Take this 2021 story about a clinical trial of adavosertib, a new agent being developed that shows promise for slowing the growth of inoperable bowel cancer. It notes that the trial was funded by arms of the UK government, a cancer charity, and some universities. Not one mention, however, that a major global pharma company was developing the drug (which they did until 2022) and provided "drug supply and distribution" as well as an "educational grant" for the study. Or that the study's authors (The Guardian doesn't link to the actual paper) cite having received various forms of support from more than a dozen companies in the pharma/biotech space. Oh, and eight of the 22 authors, including the lead author and an additional author — both of whom are quoted in The Guardian story — cite having received some form of support from the pharma company developing the drug.

Or this one from 2021 (another "gamechanger"), about the NHS approval of the cardiovascular drug inclisiran, after the manufacturer agreed to a price cut. It quotes the director of a university-based cardiovascular disease center. What's not noted in the story is that the director has been lead or co-author on inclisiran research, published prior to the 2021 Guardian story, supported by the company developing the drug. That company was acquired in 2020 by the manufacturer who agreed to the NHS price cut. Oh, and that cardiovascular disease center? Among its funders are five pharma companies (note that the maker of inclisiran is not listed among them).

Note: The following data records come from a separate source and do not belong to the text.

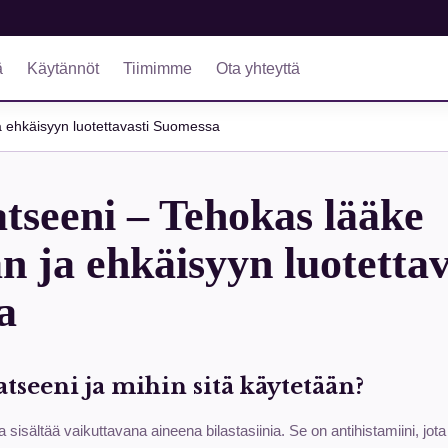
ä
Käytännöt
Tiimimme
Ota yhteyttä
a ehkäisyyn luotettavasti Suomessa
atseeni – Tehokas lääke
n ja ehkäisyyn luotettav
a
atseeni ja mihin sitä käytetään?
ka sisältää vaikuttavana aineena bilastasiinia. Se on antihistamiini, jot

And here's one from 2022 on lecanemab, a new drug showing promise in treating Alzheimer's disease. It quotes an expert who is also credited as director of a university-based research institute. While the piece names the two drug companies developing the drug, it includes no disclosures. A simple internet search reveals that he has consulted for several pharma companies, including one of the drug's developers. An opinion piece on lecanemab was published on the same day as the above-mentioned lecanemab story, and also in The Guardian. It mentions results of a "long-awaited" trial (published in The New England Journal of Medicine on the same day as The Guardian stories — a skeptical reader might conclude that this was all part of an "orchestrated PR campaign" as The Guardian/Observer hinted at regarding the semaglutide launch). You have to travel to the lecanemab paper on NEJM (The Guardian doesn't provide a link) to learn that the trial was supported by the company who makes the drug with "partial funding" by a co-developing company. You'd also learn that seven of the 19 authors are listed as employees of the first company.

You get the idea.

There are several points to be made here:

  • Innovation in healthcare has nearly always been led by investments by universities, NGOs, industry, and healthcare systems, all of whom may have conflicting priorities.

  • Media are, at best, uneven about when they include disclosures of authors and interviewees. This is not solely a Guardian problem, obviously. Researchers and clinicians are also, at best, uneven (and, likely, often unasked) about offering disclosures.

  • Media and the public generally don't understand how these relationships work and how risk and conflict can be mitigated, and therefore it can be hard to tell if there is indeed fire where there is smoke.

Transparency to mitigate conflicts of interest is something we all should embrace, but it's time to call the media on their obesity BS (that doesn't stand for "bias sensitivity" here) and to stick to the science while adhering to a cohesive disclosure standard.

People living with obesity have been waiting lifetimes for respect and evidence-based treatments. They deserve better. Achieving equity for them would truly be a newsworthy gamechanger.